Isidora Hernández

Personal information
- Full name: Isidora Jeanette Hernandez Merino
- Date of birth: 22 August 1996 (age 29)
- Place of birth: Santiago, Chile
- Height: 1.72 m (5 ft 8 in)
- Position: Forward

Team information
- Current team: Santiago Morning

College career
- Years: Team / Apps / (Gls)
- 2015: Limestone College

Senior career*
- Years: Team / Apps / (Gls)
- 2012–2014: Universidad Católica [es]
- 2015: Universidad de Chile
- 2016–2018: Universidad de Chile
- 2019: Universidad Católica [es]
- 2020–2022: Santiago Morning
- 2023: Deportivo Cali
- 2023–2024: Montespaccato Calcio
- 2025–: Santiago Morning

International career^{‡}
- 2021–: Chile / 4 / (1)

= Isidora Hernández =

Chilean footballer (born 1996)

Isidora Jeanette Hernández Merino (born 22 August 1996) is a Chilean footballer who plays as a forward for Santiago Morning.

==Club career==
After spent four seasons with Santiago Morning, on 17 January 2023 Hernández joined Colombian side Deportivo Cali, reuniting with his compatriot Gisela Pino.

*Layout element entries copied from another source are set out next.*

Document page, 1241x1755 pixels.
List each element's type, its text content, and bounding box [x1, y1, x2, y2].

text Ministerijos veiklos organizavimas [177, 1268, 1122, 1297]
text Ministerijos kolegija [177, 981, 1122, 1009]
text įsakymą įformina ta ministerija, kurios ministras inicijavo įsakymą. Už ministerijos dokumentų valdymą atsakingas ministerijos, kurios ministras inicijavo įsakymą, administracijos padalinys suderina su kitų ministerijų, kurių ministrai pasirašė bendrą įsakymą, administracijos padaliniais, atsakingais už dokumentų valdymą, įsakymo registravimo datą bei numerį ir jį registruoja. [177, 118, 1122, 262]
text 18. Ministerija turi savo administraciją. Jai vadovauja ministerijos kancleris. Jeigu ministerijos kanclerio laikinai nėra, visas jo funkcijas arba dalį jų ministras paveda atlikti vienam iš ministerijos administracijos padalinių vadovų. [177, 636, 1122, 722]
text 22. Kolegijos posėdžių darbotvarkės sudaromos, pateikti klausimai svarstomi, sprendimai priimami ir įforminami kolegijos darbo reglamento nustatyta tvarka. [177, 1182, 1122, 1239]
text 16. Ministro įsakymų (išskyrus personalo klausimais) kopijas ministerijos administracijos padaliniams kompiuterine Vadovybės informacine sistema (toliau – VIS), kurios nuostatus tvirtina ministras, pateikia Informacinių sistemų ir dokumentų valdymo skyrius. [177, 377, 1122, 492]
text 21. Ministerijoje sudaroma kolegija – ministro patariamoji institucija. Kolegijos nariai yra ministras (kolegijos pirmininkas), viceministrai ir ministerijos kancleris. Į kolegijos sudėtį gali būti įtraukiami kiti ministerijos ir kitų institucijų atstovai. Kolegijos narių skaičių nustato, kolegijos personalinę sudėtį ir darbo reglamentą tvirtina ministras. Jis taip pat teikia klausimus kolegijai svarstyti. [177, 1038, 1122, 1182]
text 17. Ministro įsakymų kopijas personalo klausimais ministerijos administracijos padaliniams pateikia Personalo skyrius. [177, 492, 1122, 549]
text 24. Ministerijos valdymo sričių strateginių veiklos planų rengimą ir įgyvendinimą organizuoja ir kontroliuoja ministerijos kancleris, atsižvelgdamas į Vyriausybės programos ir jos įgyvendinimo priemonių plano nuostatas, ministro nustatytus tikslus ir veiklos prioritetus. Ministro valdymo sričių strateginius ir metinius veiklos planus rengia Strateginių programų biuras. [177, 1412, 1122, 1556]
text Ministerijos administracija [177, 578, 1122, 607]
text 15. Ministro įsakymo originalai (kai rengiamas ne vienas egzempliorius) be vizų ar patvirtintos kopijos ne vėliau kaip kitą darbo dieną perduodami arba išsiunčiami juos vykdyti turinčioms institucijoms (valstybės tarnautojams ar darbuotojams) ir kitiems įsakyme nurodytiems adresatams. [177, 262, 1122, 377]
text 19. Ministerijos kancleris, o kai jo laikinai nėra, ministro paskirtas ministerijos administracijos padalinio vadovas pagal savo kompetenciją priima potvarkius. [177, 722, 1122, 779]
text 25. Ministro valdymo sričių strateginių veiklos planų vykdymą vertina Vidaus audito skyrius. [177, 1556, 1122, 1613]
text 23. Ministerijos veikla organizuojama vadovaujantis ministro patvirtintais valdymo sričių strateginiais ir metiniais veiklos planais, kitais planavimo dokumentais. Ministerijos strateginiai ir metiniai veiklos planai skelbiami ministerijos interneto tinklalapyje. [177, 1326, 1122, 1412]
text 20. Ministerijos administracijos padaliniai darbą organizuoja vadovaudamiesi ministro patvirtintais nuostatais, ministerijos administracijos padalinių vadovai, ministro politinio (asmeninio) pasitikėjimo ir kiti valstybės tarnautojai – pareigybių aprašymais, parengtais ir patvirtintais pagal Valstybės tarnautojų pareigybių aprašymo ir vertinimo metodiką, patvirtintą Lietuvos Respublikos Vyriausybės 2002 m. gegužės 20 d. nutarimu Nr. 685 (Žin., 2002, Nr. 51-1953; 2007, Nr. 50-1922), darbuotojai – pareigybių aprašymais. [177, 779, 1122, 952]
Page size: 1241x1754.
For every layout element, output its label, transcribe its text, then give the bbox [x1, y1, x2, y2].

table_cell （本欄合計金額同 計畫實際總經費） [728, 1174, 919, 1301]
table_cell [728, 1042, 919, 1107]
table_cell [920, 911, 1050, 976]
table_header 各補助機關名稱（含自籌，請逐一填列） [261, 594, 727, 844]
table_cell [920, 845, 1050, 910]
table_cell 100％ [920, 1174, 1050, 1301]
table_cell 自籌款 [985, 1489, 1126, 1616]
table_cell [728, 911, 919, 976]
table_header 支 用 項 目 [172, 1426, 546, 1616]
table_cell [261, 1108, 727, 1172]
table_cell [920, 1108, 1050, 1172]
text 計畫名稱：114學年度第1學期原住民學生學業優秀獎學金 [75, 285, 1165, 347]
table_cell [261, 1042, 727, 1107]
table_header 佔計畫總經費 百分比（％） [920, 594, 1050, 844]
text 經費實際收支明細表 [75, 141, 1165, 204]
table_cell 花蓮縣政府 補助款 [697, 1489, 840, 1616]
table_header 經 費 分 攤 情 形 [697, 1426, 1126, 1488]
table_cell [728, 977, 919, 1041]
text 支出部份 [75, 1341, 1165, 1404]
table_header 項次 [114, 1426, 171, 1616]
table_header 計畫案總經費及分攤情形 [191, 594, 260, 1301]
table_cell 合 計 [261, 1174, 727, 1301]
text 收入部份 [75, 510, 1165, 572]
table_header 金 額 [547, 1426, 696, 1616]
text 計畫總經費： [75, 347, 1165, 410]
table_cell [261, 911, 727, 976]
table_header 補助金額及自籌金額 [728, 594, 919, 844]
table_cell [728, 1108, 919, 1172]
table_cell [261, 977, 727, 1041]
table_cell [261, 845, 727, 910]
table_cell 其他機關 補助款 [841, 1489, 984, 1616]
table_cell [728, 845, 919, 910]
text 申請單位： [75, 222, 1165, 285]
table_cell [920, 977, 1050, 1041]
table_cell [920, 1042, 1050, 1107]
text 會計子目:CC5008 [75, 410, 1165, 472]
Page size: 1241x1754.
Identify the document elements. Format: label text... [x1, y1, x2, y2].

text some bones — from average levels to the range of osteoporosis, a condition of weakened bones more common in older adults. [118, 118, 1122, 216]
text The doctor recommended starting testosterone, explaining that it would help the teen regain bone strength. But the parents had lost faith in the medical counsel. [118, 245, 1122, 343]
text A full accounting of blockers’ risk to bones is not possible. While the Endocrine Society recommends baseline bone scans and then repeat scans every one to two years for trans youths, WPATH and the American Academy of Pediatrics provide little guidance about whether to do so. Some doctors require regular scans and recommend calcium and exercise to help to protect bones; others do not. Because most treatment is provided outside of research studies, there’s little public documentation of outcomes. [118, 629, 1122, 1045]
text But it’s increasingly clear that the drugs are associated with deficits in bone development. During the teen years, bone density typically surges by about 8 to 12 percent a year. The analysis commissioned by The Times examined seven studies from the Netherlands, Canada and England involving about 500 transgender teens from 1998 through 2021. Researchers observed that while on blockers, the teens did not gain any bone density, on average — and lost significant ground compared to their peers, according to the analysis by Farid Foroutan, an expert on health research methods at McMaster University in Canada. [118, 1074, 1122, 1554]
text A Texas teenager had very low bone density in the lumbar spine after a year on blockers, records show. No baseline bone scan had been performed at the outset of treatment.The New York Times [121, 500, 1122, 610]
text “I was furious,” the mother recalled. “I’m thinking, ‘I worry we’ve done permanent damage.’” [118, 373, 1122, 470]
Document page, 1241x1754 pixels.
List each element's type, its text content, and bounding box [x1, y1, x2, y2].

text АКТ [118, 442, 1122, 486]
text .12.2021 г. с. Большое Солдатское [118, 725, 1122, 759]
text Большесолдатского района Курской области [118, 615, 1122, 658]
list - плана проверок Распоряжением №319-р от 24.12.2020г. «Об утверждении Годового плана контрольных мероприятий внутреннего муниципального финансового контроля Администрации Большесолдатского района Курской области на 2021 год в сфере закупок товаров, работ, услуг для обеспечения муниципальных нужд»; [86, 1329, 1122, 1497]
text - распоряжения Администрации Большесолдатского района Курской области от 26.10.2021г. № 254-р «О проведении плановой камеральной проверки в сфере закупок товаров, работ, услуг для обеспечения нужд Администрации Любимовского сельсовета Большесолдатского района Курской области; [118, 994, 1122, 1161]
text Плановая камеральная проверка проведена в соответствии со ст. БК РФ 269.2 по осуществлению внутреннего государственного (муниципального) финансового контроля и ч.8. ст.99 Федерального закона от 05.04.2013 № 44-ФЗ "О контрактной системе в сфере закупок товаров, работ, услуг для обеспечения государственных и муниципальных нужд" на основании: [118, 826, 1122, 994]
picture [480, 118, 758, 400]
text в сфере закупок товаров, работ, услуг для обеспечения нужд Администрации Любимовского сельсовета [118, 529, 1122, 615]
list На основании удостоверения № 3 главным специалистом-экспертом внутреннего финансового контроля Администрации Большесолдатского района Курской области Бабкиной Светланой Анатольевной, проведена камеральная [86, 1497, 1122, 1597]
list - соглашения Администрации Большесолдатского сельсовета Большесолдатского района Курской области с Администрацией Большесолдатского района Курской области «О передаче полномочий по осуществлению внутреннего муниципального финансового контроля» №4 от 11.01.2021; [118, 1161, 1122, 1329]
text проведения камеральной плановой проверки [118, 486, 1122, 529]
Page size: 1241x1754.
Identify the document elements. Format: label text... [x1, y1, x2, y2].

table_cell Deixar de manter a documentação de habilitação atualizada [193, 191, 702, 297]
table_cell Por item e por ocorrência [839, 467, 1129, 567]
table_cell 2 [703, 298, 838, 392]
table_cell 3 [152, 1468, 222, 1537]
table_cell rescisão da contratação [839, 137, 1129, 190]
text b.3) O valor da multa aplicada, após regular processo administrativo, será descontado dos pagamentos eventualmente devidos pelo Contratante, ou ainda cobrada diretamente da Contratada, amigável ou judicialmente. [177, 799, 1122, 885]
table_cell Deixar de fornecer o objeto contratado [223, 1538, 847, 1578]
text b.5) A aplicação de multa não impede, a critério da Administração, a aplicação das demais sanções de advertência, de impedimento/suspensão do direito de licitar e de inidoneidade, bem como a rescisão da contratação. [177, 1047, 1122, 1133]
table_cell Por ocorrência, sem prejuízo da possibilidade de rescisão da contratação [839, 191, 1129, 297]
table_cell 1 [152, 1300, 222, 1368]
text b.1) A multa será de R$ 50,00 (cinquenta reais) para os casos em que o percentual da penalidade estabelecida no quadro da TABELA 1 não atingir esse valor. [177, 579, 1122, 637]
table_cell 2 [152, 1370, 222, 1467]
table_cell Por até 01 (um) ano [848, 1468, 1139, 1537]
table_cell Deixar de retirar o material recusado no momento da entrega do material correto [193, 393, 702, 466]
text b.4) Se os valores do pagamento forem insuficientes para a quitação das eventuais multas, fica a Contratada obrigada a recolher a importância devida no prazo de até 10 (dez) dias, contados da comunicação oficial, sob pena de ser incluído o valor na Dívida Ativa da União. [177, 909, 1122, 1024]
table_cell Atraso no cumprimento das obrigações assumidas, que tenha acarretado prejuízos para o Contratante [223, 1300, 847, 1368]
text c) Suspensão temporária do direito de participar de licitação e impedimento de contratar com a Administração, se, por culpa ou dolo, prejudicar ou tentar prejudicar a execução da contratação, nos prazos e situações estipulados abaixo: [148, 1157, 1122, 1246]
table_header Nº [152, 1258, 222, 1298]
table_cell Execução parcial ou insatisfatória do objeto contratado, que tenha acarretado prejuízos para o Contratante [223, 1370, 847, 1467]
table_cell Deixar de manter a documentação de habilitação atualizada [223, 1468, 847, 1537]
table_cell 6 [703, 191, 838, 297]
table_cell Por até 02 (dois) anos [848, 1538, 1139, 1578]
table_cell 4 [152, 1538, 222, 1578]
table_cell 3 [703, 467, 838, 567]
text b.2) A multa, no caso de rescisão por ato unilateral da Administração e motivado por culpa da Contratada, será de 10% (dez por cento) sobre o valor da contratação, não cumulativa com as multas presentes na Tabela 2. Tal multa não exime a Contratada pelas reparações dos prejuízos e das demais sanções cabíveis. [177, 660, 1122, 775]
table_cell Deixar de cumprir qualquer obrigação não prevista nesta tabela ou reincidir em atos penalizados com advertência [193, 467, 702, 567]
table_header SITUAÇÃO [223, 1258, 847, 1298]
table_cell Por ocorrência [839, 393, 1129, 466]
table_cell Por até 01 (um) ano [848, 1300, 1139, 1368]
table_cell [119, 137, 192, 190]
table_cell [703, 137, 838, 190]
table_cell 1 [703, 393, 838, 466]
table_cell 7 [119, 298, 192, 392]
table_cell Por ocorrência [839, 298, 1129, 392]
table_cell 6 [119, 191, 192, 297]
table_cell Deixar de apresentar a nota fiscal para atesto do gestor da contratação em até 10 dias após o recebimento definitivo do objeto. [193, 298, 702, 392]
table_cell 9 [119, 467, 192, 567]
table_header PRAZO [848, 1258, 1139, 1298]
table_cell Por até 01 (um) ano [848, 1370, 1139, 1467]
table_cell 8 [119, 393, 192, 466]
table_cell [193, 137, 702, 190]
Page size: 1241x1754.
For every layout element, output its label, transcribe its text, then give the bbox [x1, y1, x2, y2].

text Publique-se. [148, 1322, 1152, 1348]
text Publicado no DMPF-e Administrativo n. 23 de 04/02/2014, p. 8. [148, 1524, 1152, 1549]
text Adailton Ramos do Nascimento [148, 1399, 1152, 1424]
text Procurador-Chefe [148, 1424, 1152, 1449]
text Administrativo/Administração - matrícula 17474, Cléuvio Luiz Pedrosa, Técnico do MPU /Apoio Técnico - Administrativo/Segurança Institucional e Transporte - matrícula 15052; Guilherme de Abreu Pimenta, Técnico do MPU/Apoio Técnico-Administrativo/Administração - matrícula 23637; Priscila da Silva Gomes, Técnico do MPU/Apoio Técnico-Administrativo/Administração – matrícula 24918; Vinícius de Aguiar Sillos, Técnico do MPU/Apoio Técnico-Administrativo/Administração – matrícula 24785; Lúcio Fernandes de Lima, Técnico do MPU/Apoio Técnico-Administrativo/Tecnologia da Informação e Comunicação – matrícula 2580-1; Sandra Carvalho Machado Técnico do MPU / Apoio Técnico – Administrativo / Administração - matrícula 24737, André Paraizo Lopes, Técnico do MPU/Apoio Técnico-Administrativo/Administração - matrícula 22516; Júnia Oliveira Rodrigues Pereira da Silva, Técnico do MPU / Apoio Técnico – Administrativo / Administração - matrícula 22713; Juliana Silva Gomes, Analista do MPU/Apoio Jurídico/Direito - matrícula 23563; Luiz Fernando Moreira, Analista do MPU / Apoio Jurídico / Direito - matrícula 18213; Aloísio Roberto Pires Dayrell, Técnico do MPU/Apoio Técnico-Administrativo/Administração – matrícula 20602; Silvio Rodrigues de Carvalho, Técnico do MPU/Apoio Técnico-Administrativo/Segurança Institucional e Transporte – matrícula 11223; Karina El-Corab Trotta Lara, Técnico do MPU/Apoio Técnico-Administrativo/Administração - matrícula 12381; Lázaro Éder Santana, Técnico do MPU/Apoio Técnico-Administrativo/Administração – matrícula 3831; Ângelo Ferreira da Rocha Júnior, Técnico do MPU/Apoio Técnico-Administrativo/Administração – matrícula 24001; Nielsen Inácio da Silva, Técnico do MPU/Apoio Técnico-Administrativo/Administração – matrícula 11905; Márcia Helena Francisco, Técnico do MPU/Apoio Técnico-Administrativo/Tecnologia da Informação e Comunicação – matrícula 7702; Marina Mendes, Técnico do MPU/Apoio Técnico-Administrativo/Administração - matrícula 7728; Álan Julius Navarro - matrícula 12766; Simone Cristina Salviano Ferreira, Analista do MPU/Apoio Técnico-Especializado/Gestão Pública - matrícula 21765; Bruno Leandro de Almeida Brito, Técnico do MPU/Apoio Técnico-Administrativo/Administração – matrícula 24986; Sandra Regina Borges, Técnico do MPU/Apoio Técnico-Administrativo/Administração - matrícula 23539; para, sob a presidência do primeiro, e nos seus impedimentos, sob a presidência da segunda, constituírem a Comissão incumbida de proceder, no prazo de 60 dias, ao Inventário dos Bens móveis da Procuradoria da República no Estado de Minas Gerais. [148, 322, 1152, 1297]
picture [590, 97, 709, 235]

On 22 August 2023, she joined Italian club Montespaccato on a free transfer.

Back in Chile, Hernández rejoined Santiago Morning in February 2025.

== International career ==
On 28 November 2021, Hernández made her debut for the Chile senior national team in a friendly match against India: in the process, she also scored her first international goal, thus contributing to a 3–0 victory.